Apparaîtront également, aussi invariablement que l’arrivée de la musique de Noël dans les centres d’achat, les discours moralisateurs condamnant cette orgie de consommation et la saloperie de «matérialisme» dans l’engrenage infernal duquel nous serions tous coincés. À l’unisson, on entendra tant les écologistes, les défenseurs des droits humains que la droite conservatrice ou les chrétiens dévots condamner péremptoirement le détournement du sens profond et originel de la fête de Noël.

Or, cela m’énerve profondément.

Bien évidemment, nul n’est contre la vertu. Il est tout à fait légitime, voire souhaitable, que nous profitions de cette période d’achats importants pour réfléchir à l’impact de notre consommation sur les écosystèmes ou les conditions de travail déplorable dans plusieurs parties du monde. De se sensibiliser au rôle essentiel de la consommation pour le fonctionnement du système économique ou sur les risques du crédit facile. Voire même de condamner le système économique dans son ensemble.

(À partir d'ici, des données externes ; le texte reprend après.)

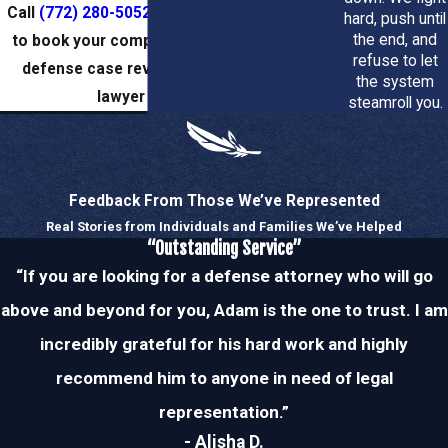
Why local knowledge matters
Call
(772) 280-5052
or
reach us online
hard, push until
the end, and
to book your complimentary criminal
refuse to let
Understanding local prosecutors, judges, and court
defense case review with a Stuart
the system
procedures gives us an edge when negotiating or
lawyer today.
steamroll you.
litigating your case. We use that familiarity to anticipate
prosecutorial strategies and to position your defense for
the best possible result in Stuart and throughout the
Feedback From Those We’ve Represented
Treasure Coast.
Real Stories from Individuals and Families We’ve Helped
“Outstanding Service”
Schedule a confidential consultation to discuss your case
“If you are looking for a defense attorney who will go
and learn what options are available. Our goal is to protect
your rights, minimize long-term consequences, and guide
above and beyond for you, Adam is the one to trust. I am
you through every step of the legal process.
incredibly grateful for his hard work and highly
recommend him to anyone in need of legal
Typical Cases We Handle
representation.”
Our firm represents clients in a broad spectrum of criminal
- Alisha D.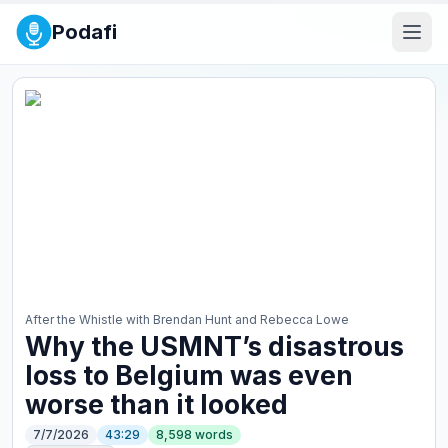
Podafi
After the Whistle with Brendan Hunt and Rebecca Lowe
Why the USMNT’s disastrous
loss to Belgium was even
worse than it looked
7/7/2026
43:29
8,598
words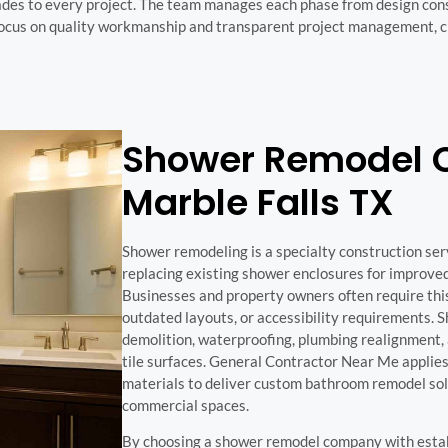
ades to every project. The team manages each phase from design cons
 focus on quality workmanship and transparent project management, c
Shower Remodel 
Marble Falls TX
Shower remodeling is a specialty construction ser
replacing existing shower enclosures for improved 
Businesses and property owners often require thi
outdated layouts, or accessibility requirements. 
demolition, waterproofing, plumbing realignment, 
tile surfaces. General Contractor Near Me applies
materials to deliver custom bathroom remodel solu
commercial spaces.
By choosing a shower remodel company with estab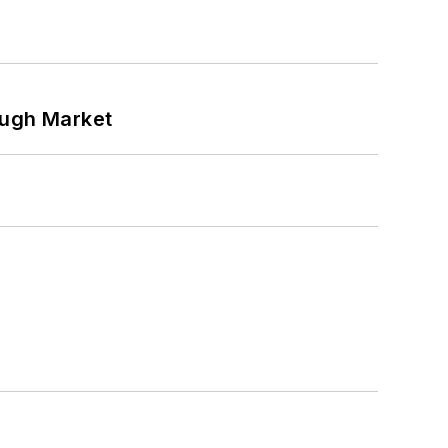
ough Market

De la même manière, nous pouvons tout aussi légitimement choisir de ne pas dépenser des sommes considérables en cadeaux de toutes sortes, même si nous en avons les moyens – peu importe nos motivations.

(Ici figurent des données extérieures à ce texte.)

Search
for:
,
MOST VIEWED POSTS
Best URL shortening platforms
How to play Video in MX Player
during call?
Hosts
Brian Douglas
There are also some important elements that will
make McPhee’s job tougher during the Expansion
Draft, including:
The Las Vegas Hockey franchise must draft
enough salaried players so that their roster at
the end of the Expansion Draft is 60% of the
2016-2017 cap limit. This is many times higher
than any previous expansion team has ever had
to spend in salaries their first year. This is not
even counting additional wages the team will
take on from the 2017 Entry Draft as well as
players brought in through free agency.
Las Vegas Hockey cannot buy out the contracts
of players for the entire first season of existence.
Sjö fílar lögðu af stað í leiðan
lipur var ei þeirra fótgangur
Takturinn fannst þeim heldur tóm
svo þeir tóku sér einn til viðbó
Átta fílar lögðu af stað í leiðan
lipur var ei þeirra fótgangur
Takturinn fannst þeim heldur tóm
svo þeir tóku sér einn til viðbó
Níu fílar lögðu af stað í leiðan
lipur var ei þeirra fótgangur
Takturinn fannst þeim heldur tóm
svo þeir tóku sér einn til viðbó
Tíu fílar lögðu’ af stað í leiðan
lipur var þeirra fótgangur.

En revanche, condamner du haut de sa supériorité morale ces comportements est condescendant, paternaliste et franchement aveugle à la réalité quotidienne d’un grand nombre de familles. Arrivées à la fin de l’année, épuisées par les contraintes professionnelles et familiales, qui sommes-nous pour dicter ce qui devrait être leurs décisions répondant à des normes morales? Quand depuis des mois des conjoints n’ont pas été en mesure de passer du temps de qualité ensemble, comme on dit, ou qui n’ont pu accorder l’attention qu’ils souhaiteraient à leurs enfants, à leurs parents, quand des amitiés se sont étiolées à force de course folle à la performance ou à tout simplement en arriver à boucler les fins de mois, quelle pédanterie morale justifierait de porter jugement sur leurs envies de festoyer – et, de plus, de la manière de le faire?

D’autant que ces dernières décennies, nous avons été de plus en plus conscientisés à toutes ces questions (surconsommation, endettement, impact environnemental et sur les droits humains). Il y a encore du chemin à faire, bien évidemment, mais nous avons graduellement pris conscience de l’importance d’acheter, dans la mesure du possible, des produits locaux, de qualité et respectueux de notre planète et des humains qui l’habitent.

Pouvons-nous laisser tout un chacun décider librement de vivre Noël comme bon il leur semble, plutôt que de les culpabiliser?

La fête de Noël est presque totalement sécularisée dans notre société. Cela n’empêche pas qu’elle ne porte un sens profond – celui du partage, de l’échange et de la communauté. Nous avons la chance de vivre une époque où nous pouvons nous bricoler le sens que nous désirons aux événements, de réinventer à notre guise les rituels, de transformer ceux que nous avons hérités en en intégrant de nouveaux. Faire plaisir à celles et ceux que nous aimons ou perpétuer à notre manière des traditions familiales et culturelles me semble plus que légitime. Noël, peu importe, la manière qu’on le célèbre (ou pas) est aussi l’occasion dans notre société de participer à notre vie en commun. Offrir un bel objet ou un bricolage, un livre ou un pot de confitures montre que chacun et chacune d’entre nous sommes étroitement liés par les liens de la vie en société.

La manière que je fêterai Noël ne vous regarde pas, je n’aurai donc pas la prétention de vous dire quoi faire. Consommez, ou pas, offrez des cadeaux, ou pas, festoyez, ou pas. Ça n’est pas de mes oignons pas plus que de ceux de quiconque.

Je vous souhaite sincèrement, néanmoins, si vous en avez les moyens et la liberté, un moment de repos et de paix. Si cela n’est pas à portée de main, parce que vous êtes accablés par la douleur, le deuil, la solitude ou quelque souffrance que ce soit ou tout simplement par la nécessité de travailler, je vous souhaite la paix du cœur et l’espérance d’un monde qui soit solidaire de votre condition.